* Job item: Each line from the one containing "Vai al menu di navigazione" through the last line of the records is to be repeated exactly, with all pictures left out.

═════ Data records

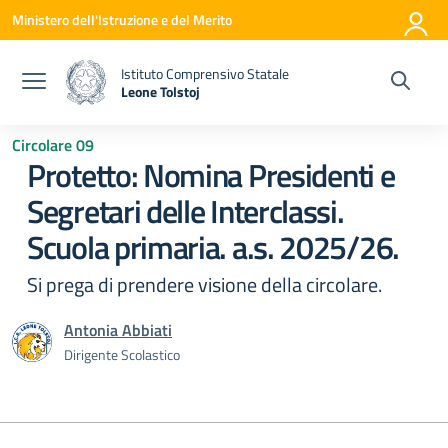
Vai ai contenuti
Vai al menu di navigazione
Vai al footer
Ministero dell'Istruzione e del Merito
Istituto Comprensivo Statale
Leone Tolstoj
— Visita la pagina iniziale della scuola
Circolare 09
Protetto: Nomina Presidenti e
Segretari delle Interclassi.
Scuola primaria. a.s. 2025/26.
Si prega di prendere visione della circolare.
Antonia Abbiati
Dirigente Scolastico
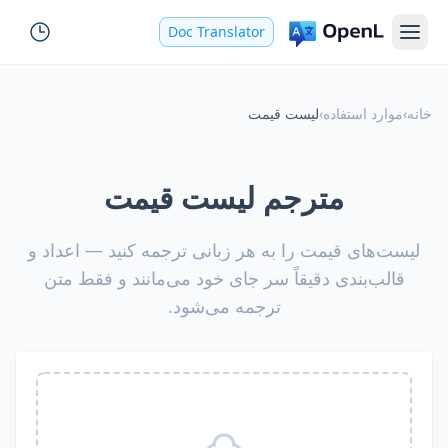
Doc Translator
خانه
›
موارد استفاده
›
لیست قیمت
مترجم لیست قیمت
لیست‌های قیمت را به هر زبانی ترجمه کنید — اعداد و
قالب‌بندی دقیقاً سر جای خود می‌مانند و فقط متن
ترجمه می‌شود.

══════════

* Solved problem:
Vai al menu di navigazione
Vai al footer
Ministero dell'Istruzione e del Merito
Istituto Comprensivo Statale
Leone Tolstoj
— Visita la pagina iniziale della scuola
Circolare 09
Protetto: Nomina Presidenti e
Segretari delle Interclassi.
Scuola primaria. a.s. 2025/26.
Si prega di prendere visione della circolare.
Antonia Abbiati
Dirigente Scolastico
Doc Translator
خانه
›
موارد استفاده
›
لیست قیمت
مترجم لیست قیمت
لیست‌های قیمت را به هر زبانی ترجمه کنید — اعداد و
قالب‌بندی دقیقاً سر جای خود می‌مانند و فقط متن
ترجمه می‌شود.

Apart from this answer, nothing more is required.